**What needs to be done**. The listing below holds a line with "coronavirus. El choque se podrá ver en" and a line with "Madrid-Eibar correspondiente a la jornada 28". Reproduce those two lines exactly, plus everything between them.

**Records to process**.
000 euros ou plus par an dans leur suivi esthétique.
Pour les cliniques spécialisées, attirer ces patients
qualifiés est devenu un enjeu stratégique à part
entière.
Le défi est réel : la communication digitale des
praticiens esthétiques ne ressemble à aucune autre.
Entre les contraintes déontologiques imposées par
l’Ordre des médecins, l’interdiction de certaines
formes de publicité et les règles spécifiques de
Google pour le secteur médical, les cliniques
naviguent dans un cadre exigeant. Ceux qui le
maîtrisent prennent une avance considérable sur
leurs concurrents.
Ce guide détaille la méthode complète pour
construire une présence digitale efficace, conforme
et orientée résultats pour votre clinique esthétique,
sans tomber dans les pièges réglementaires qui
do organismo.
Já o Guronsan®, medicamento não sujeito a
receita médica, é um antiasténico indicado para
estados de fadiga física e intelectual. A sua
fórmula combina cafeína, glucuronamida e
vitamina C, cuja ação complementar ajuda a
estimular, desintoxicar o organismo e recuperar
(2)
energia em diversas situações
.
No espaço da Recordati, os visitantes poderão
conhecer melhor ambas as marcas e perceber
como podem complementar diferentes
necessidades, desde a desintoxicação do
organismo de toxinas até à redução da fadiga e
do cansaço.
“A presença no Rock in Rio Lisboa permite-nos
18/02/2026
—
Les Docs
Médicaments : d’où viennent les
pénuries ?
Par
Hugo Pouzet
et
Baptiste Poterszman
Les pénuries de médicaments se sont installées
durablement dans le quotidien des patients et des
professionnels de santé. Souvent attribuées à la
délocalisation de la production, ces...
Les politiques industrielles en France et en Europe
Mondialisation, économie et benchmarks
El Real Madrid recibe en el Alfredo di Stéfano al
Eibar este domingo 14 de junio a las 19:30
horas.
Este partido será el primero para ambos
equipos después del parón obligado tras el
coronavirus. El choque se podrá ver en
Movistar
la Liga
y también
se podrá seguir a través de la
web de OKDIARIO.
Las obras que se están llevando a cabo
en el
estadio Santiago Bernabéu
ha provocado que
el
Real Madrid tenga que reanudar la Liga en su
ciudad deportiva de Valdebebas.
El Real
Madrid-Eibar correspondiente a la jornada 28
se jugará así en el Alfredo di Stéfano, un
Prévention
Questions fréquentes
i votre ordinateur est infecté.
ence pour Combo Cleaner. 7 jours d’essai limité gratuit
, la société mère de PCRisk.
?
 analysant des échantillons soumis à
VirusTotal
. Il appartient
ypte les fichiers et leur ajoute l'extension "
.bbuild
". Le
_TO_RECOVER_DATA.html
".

**Written reply**.
coronavirus. El choque se podrá ver en
Movistar
la Liga
y también
se podrá seguir a través de la
web de OKDIARIO.
Las obras que se están llevando a cabo
en el
estadio Santiago Bernabéu
ha provocado que
el
Real Madrid tenga que reanudar la Liga en su
ciudad deportiva de Valdebebas.
El Real
Madrid-Eibar correspondiente a la jornada 28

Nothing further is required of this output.